- WHAT THE TASK ASKS -
Report every line in the material below that contains the string "Fotográfico", matching case exactly.

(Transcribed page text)
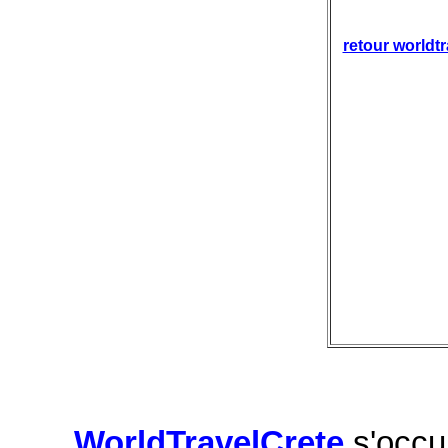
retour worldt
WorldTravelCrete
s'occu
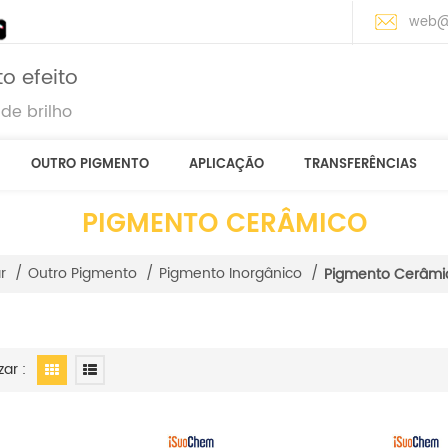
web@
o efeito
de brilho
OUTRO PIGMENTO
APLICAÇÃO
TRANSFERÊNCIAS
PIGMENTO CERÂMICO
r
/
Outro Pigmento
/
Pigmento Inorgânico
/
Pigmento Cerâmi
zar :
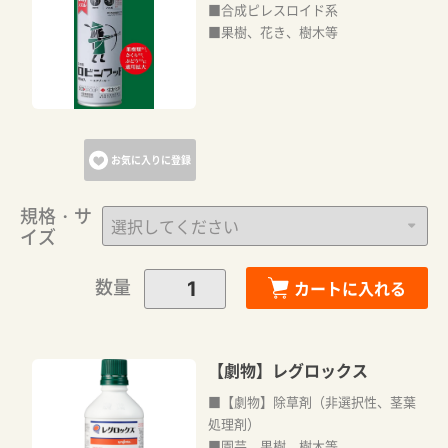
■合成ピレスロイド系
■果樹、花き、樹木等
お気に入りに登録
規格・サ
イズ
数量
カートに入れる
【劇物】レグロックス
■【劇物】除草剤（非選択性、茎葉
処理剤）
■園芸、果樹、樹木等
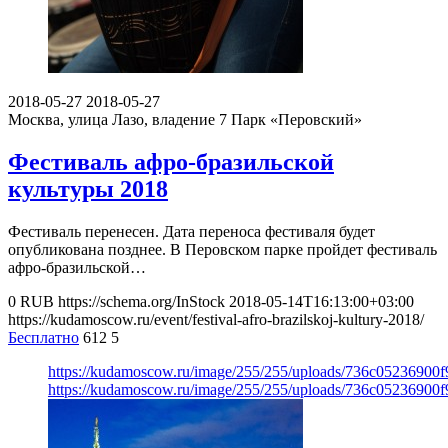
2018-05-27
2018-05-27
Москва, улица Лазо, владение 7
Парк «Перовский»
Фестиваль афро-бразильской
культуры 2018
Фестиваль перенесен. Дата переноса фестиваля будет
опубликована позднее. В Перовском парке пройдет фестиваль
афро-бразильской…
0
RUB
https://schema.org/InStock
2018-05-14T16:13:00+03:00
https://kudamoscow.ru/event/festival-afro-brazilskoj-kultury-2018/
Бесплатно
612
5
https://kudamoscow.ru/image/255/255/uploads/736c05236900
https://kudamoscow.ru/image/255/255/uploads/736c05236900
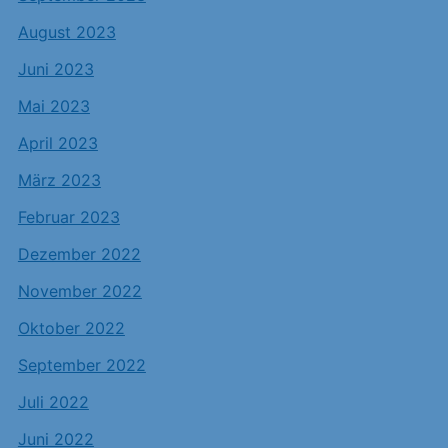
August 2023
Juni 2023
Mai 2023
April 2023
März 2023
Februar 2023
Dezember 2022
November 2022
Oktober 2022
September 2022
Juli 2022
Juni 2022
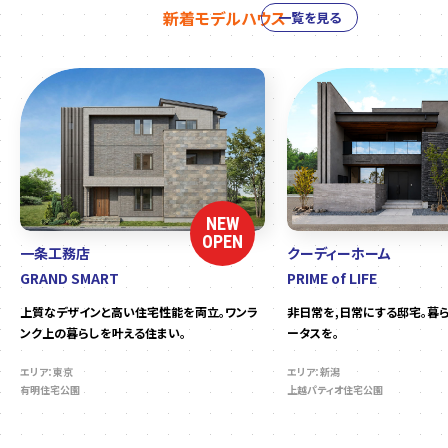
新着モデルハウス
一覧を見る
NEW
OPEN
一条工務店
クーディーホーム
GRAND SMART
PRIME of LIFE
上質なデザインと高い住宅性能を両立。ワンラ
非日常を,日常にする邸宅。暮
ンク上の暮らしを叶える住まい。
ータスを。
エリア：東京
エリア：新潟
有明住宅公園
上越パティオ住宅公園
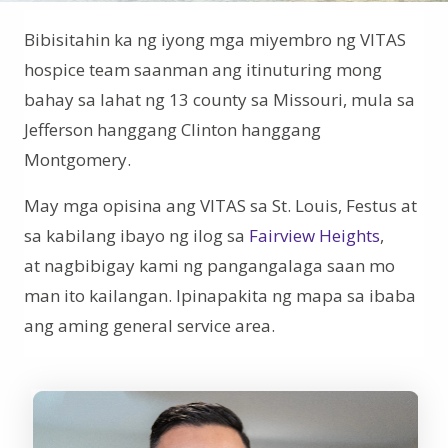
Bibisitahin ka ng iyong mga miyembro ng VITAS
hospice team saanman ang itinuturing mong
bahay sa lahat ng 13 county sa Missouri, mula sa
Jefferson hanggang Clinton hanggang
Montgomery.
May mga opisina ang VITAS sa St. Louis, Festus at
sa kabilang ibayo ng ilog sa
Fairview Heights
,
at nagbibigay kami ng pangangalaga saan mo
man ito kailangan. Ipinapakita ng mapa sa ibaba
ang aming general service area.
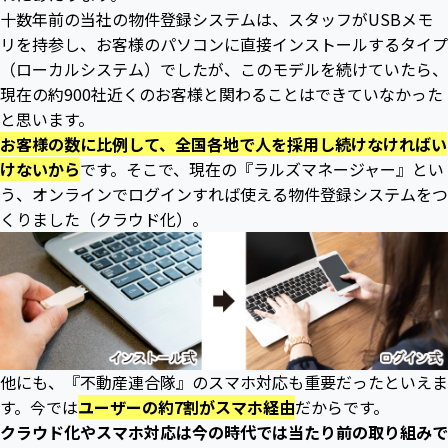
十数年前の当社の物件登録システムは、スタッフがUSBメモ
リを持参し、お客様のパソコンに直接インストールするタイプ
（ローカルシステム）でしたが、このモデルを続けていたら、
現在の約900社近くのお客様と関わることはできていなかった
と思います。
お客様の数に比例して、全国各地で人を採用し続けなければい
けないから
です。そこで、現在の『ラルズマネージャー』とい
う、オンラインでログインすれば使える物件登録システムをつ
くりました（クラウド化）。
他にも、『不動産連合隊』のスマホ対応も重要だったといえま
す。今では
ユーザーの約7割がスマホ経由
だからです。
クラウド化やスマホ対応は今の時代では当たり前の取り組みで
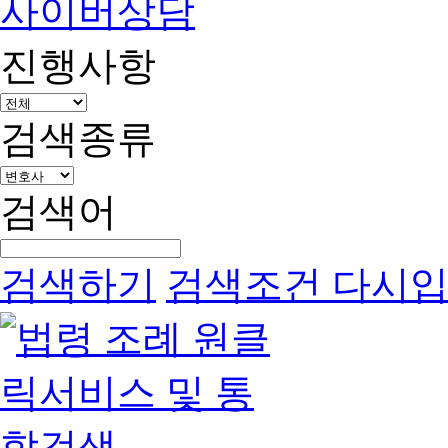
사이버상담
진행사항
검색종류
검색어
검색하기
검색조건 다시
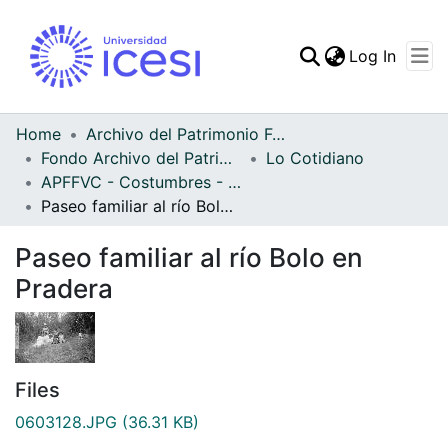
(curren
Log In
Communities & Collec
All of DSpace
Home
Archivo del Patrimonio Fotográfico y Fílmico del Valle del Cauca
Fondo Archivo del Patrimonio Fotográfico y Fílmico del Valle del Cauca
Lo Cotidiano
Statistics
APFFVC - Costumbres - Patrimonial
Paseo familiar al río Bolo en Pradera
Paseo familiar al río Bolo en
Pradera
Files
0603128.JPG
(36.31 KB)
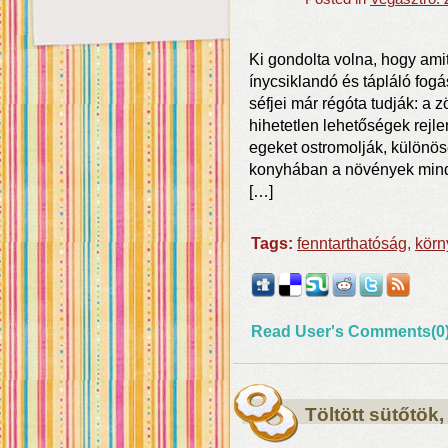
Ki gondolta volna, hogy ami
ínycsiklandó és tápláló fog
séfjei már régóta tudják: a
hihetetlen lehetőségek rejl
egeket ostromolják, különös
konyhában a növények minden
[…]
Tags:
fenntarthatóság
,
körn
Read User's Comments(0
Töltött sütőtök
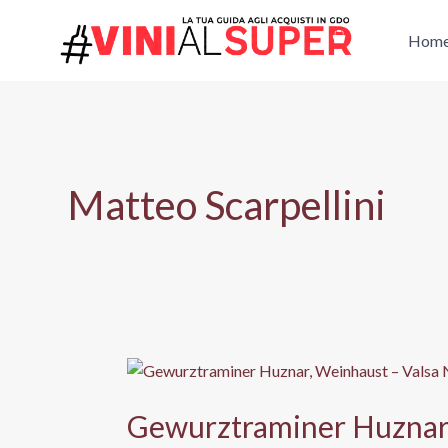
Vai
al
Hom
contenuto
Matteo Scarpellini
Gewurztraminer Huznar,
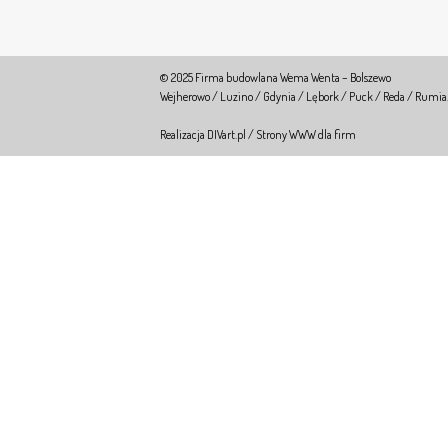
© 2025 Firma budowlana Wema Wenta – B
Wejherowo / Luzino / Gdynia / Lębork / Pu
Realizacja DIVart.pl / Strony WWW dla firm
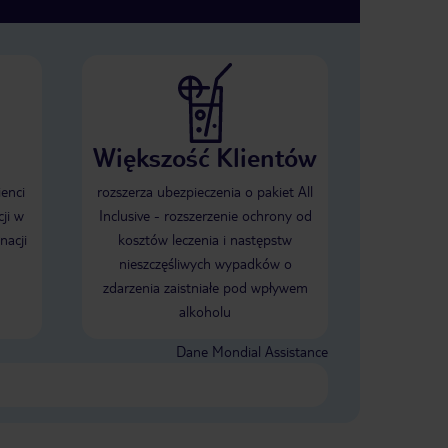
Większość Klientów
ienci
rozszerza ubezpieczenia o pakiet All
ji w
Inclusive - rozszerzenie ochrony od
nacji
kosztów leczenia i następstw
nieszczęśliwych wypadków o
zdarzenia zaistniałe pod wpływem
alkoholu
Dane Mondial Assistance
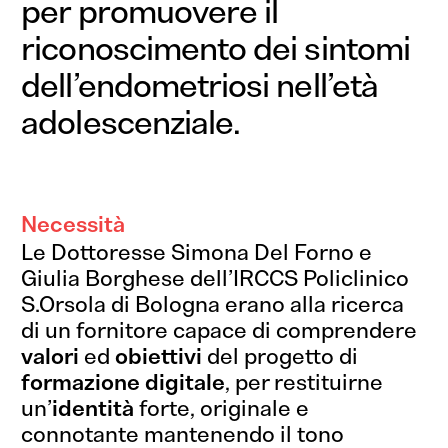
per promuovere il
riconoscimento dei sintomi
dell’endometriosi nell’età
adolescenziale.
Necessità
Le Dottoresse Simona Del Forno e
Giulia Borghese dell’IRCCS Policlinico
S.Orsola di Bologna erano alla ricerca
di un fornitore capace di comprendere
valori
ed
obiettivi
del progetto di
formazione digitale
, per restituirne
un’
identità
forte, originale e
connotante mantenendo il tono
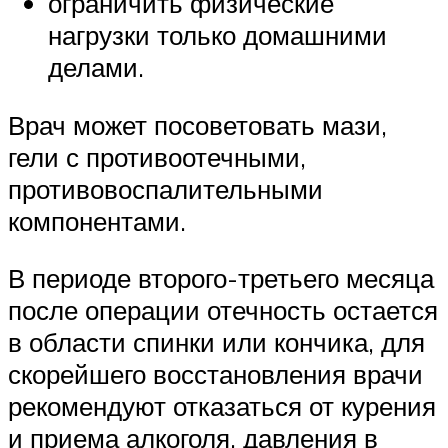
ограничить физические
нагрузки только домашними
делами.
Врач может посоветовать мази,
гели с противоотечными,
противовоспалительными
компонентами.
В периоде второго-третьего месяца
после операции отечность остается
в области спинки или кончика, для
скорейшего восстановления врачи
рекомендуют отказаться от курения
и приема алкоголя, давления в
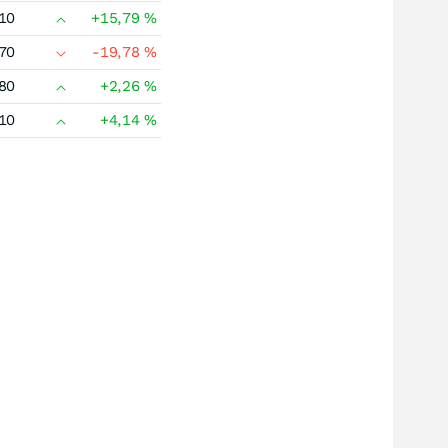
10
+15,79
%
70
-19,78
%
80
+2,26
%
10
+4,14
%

- SOLUTION TO THIS TASK -
Archivo del Patrimonio Fotográfico y Fílmico del Valle del Cauca
Fondo Archivo del Patrimonio Fotográfico y Fílmico del Valle del Cauca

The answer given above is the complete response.